# EXERCISE DESCRIPTION
A faithful copy of the entries is required, with no images in it.

Stored records

Segment Open

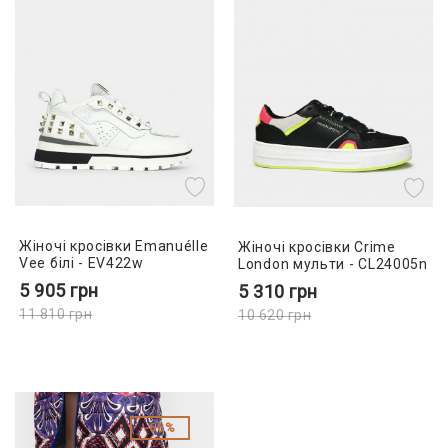
Жіночі кросівки Emanuélle
Жіночі кросівки Crime
Vee білі - EV422w
London мульти - CL24005n
5 905
грн
5 310
грн
11 810
грн
10 620
грн
60%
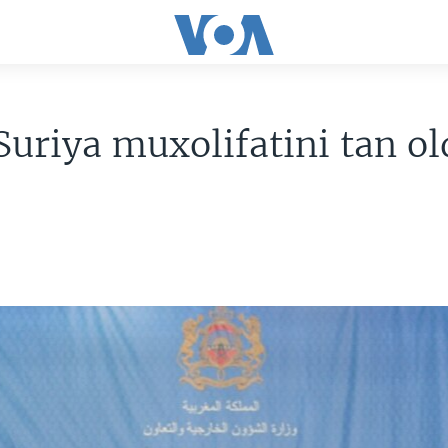
uriya muxolifatini tan ol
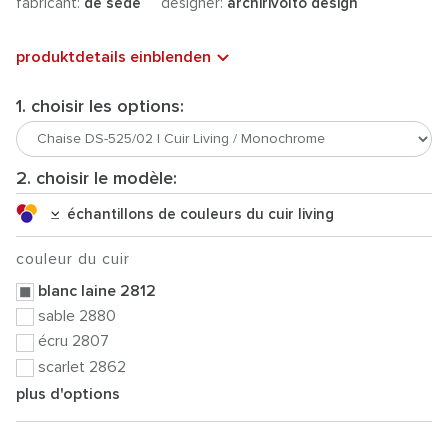
fabricant:
de sede
designer:
archirivolto design
produktdetails einblenden
1. choisir les options:
2. choisir le modèle:
échantillons de couleurs du cuir living
couleur du cuir
blanc laine 2812
sable 2880
écru 2807
scarlet 2862
plus d'options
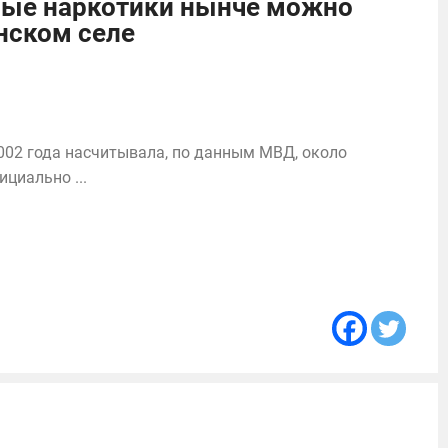
ные наркотики нынче можно
инском селе
002 года насчитывала, по данным МВД, около
циально ...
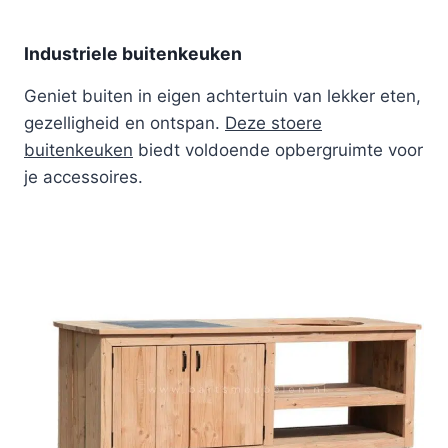
Industriele buitenkeuken
Geniet buiten in eigen achtertuin van lekker eten,
gezelligheid en ontspan.
Deze stoere
buitenkeuken
biedt voldoende opbergruimte voor
je accessoires.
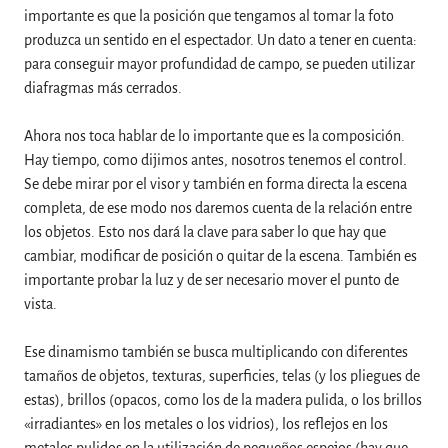
importante es que la posición que tengamos al tomar la foto
produzca un sentido en el espectador. Un dato a tener en cuenta:
para conseguir mayor profundidad de campo, se pueden utilizar
diafragmas más cerrados.
Ahora nos toca hablar de lo importante que es la composición.
Hay tiempo, como dijimos antes, nosotros tenemos el control.
Se debe mirar por el visor y también en forma directa la escena
completa, de ese modo nos daremos cuenta de la relación entre
los objetos. Esto nos dará la clave para saber lo que hay que
cambiar, modificar de posición o quitar de la escena. También es
importante probar la luz y de ser necesario mover el punto de
vista.
Ese dinamismo también se busca multiplicando con diferentes
tamaños de objetos, texturas, superficies, telas (y los pliegues de
estas), brillos (opacos, como los de la madera pulida, o los brillos
«irradiantes» en los metales o los vidrios), los reflejos en los
metales pulidos en la utilización de pequeños espejos (hay que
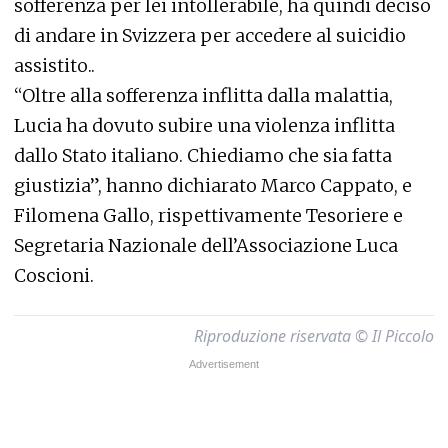
sofferenza per lei intollerabile, ha quindi deciso
di andare in Svizzera per accedere al suicidio
assistito..
“Oltre alla sofferenza inflitta dalla malattia,
Lucia ha dovuto subire una violenza inflitta
dallo Stato italiano. Chiediamo che sia fatta
giustizia”, hanno dichiarato Marco Cappato, e
Filomena Gallo, rispettivamente Tesoriere e
Segretaria Nazionale dell’Associazione Luca
Coscioni.
Riproduzione riservata © Il Piccolo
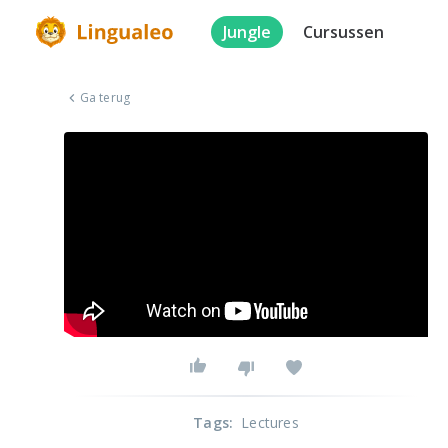
Jungle
Cursussen
Ga terug
Tags
:
Lectures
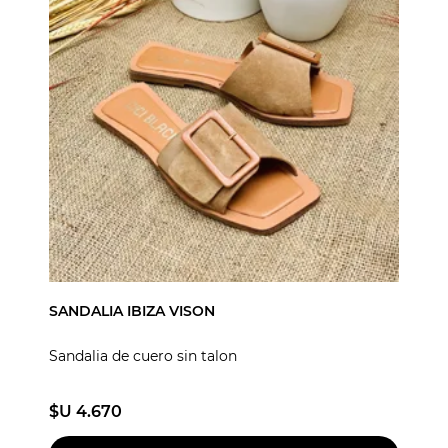
SANDALIA IBIZA VISON
Sandalia de cuero sin talon
$U 4.670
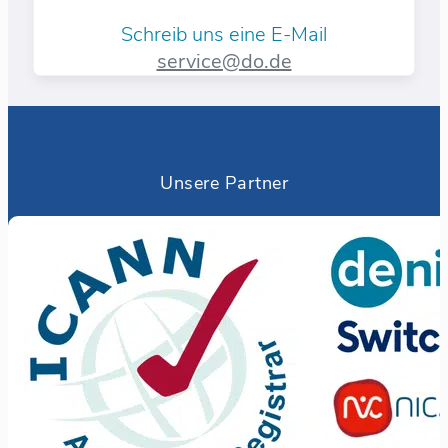
Schreib uns eine E-Mail
service@do.de
Unsere Partner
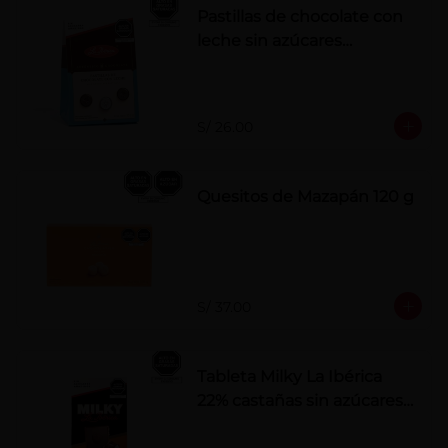
Pastillas de chocolate con
leche sin azúcares
añadidos
S/ 26.00
Quesitos de Mazapán 120 g
S/ 37.00
Tableta Milky La Ibérica
22% castañas sin azúcares
añadidos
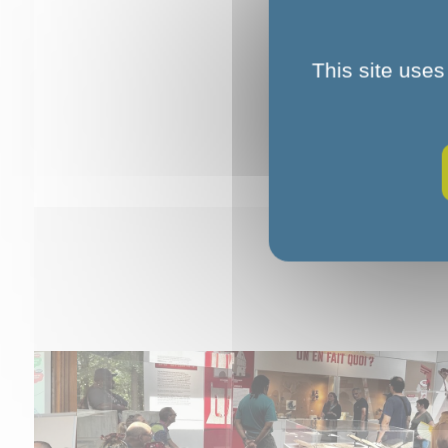
This site uses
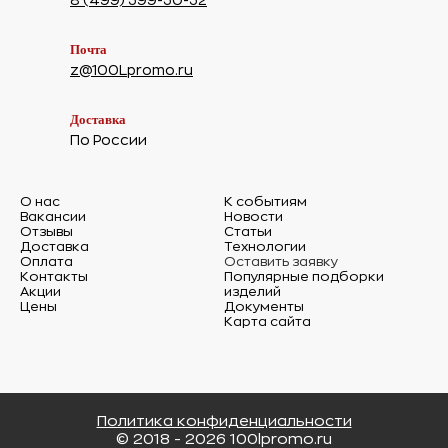
8 (499) 399-30-32
Почта
z@100Lpromo.ru
Доставка
По России
О нас
К событиям
Вакансии
Новости
Отзывы
Статьи
Доставка
Технологии
Оплата
Оставить заявку
Контакты
Популярные подборки
Акции
изделий
Цены
Документы
Карта сайта
Политика конфиденциальности
© 2018 - 2026 100lpromo.ru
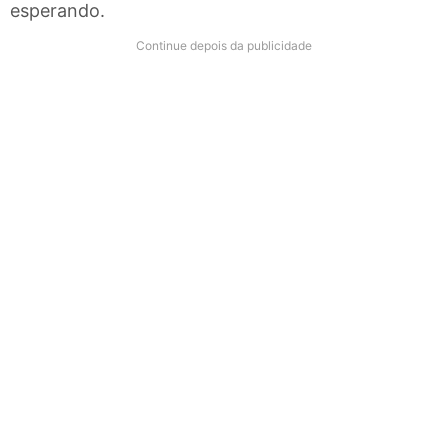
esperando.
Continue depois da publicidade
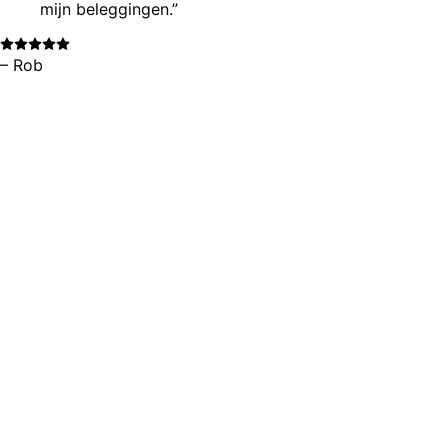
mijn beleggingen.
”
–
Rob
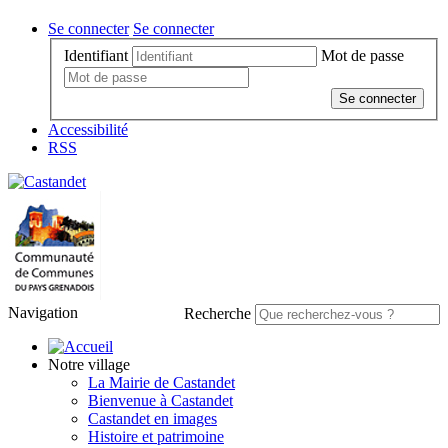
Se connecter
Se connecter
Identifiant
Mot de passe
Se connecter
Accessibilité
RSS
Navigation
Recherche
Notre village
La Mairie de Castandet
Bienvenue à Castandet
Castandet en images
Histoire et patrimoine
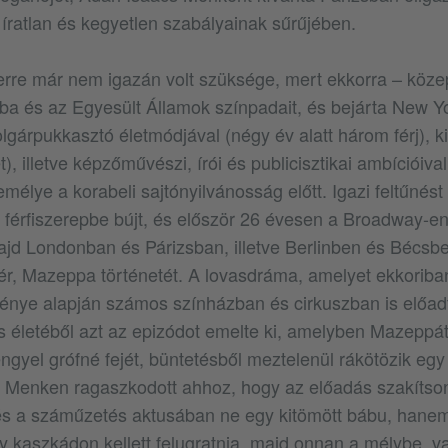
 íratlan és kegyetlen szabályainak sűrűjében.
re már nem igazán volt szüksége, mert ekkorra – közep
ba és az Egyesült Államok színpadait, és bejárta New 
lgárpukkasztó életmódjával (négy év alatt három férj), ki
zet), illetve képzőművészi, írói és publicisztikai ambíciói
mélye a korabeli sajtónyilvánosság előtt. Igazi feltűnést 
férfiszerepbe bújt, és először 26 évesen a Broadway-en
jd Londonban és Párizsban, illetve Berlinben és Bécsben
ér, Mazeppa történetét. A lovasdráma, amelyet ekkorib
énye alapján számos színházban és cirkuszban is előad
életéből azt az epizódot emelte ki, amelyben Mazeppát
ngyel grófné fejét, büntetésből meztelenül rákötözik egy
. Menken ragaszkodott ahhoz, hogy az előadás szakítso
s a száműzetés aktusában ne egy kitömött bábu, hane
gy kaszkádon kellett felugratnia, majd onnan a mélybe, v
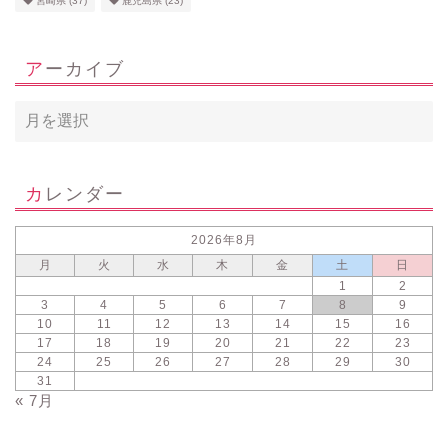
宮崎県
(37)
鹿児島県
(23)
アーカイブ
カレンダー
2026年8月
月
火
水
木
金
土
日
1
2
3
4
5
6
7
8
9
10
11
12
13
14
15
16
17
18
19
20
21
22
23
24
25
26
27
28
29
30
31
« 7月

Segment Closed

# RESPONSE AREA
Жіночі кросівки Emanuélle
Жіночі кросівки Crime
Vee білі - EV422w
London мульти - CL24005n
5 905
грн
5 310
грн
11 810
грн
10 620
грн
60%
uriya muxolifatini tan ol
fabricant:
de sede
designer:
archirivolto design
produktdetails einblenden
1. choisir les options:
2. choisir le modèle:
échantillons de couleurs du cuir living
couleur du cuir
blanc laine 2812
sable 2880
écru 2807
scarlet 2862
plus d'options
ные наркотики нынче можно
инском селе
002 года насчитывала, по данным МВД, около
циально ...
Industriele buitenkeuken
Geniet buiten in eigen achtertuin van lekker eten,
gezelligheid en ontspan.
Deze stoere
buitenkeuken
biedt voldoende opbergruimte voor
je accessoires.
importante es que la posición que tengamos al tomar la foto
produzca un sentido en el espectador. Un dato a tener en cuenta:
para conseguir mayor profundidad de campo, se pueden utilizar
diafragmas más cerrados.
Ahora nos toca hablar de lo importante que es la composición.
Hay tiempo, como dijimos antes, nosotros tenemos el control.
Se debe mirar por el visor y también en forma directa la escena
completa, de ese modo nos daremos cuenta de la relación entre
los objetos. Esto nos dará la clave para saber lo que hay que
cambiar, modificar de posición o quitar de la escena. También es
importante probar la luz y de ser necesario mover el punto de
vista.
Ese dinamismo también se busca multiplicando con diferentes
tamaños de objetos, texturas, superficies, telas (y los pliegues de
estas), brillos (opacos, como los de la madera pulida, o los brillos
«irradiantes» en los metales o los vidrios), los reflejos en los
metales pulidos en la utilización de pequeños espejos (hay que
sofferenza per lei intollerabile, ha quindi deciso
di andare in Svizzera per accedere al suicidio
assistito..
“Oltre alla sofferenza inflitta dalla malattia,
Lucia ha dovuto subire una violenza inflitta
dallo Stato italiano. Chiediamo che sia fatta
giustizia”, hanno dichiarato Marco Cappato, e
Filomena Gallo, rispettivamente Tesoriere e
Segretaria Nazionale dell’Associazione Luca
Coscioni.
Riproduzione riservata © Il Piccolo
Jungle
Cursussen
Ga terug
Tags
:
Lectures
SANDALIA IBIZA VISON
Sandalia de cuero sin talon
$U 4.670
Schreib uns eine E-Mail
service@do.de
Unsere Partner
Pastillas de chocolate con
leche sin azúcares
añadidos
S/ 26.00
Quesitos de Mazapán 120 g
S/ 37.00
Tableta Milky La Ibérica
22% castañas sin azúcares
añadidos
This site uses
8 (499) 399-30-32
Почта
z@100Lpromo.ru
Доставка
По России
О нас
К событиям
Вакансии
Новости
Отзывы
Статьи
Доставка
Технологии
Оплата
Оставить заявку
Контакты
Популярные подборки
Акции
изделий
Цены
Документы
Карта сайта
Политика конфиденциальности
© 2018 - 2026 100lpromo.ru
esperando.
Continue depois da publicidade
mijn beleggingen.
”
–
Rob
Se connecter
Se connecter
Identifiant
Mot de passe
Se connecter
Accessibilité
RSS
Navigation
Recherche
Notre village
La Mairie de Castandet
Bienvenue à Castandet
Castandet en images
Histoire et patrimoine
 íratlan és kegyetlen szabályainak sűrűjében.
re már nem igazán volt szüksége, mert ekkorra – közep
ba és az Egyesült Államok színpadait, és bejárta New 
lgárpukkasztó életmódjával (négy év alatt három férj), ki
zet), illetve képzőművészi, írói és publicisztikai ambíciói
mélye a korabeli sajtónyilvánosság előtt. Igazi feltűnést 
férfiszerepbe bújt, és először 26 évesen a Broadway-en
jd Londonban és Párizsban, illetve Berlinben és Bécsben
ér, Mazeppa történetét. A lovasdráma, amelyet ekkorib
énye alapján számos színházban és cirkuszban is előad
életéből azt az epizódot emelte ki, amelyben Mazeppát
ngyel grófné fejét, büntetésből meztelenül rákötözik egy
. Menken ragaszkodott ahhoz, hogy az előadás szakítso
s a száműzetés aktusában ne egy kitömött bábu, hane
gy kaszkádon kellett felugratnia, majd onnan a mélybe, v
宮崎県
(37)
鹿児島県
(23)
アーカイブ
カレンダー
2026年8月
月
火
水
木
金
土
日
1
2
3
4
5
6
7
8
9
10
11
12
13
14
15
16
17
18
19
20
21
22
23
24
25
26
27
28
29
30
31
« 7月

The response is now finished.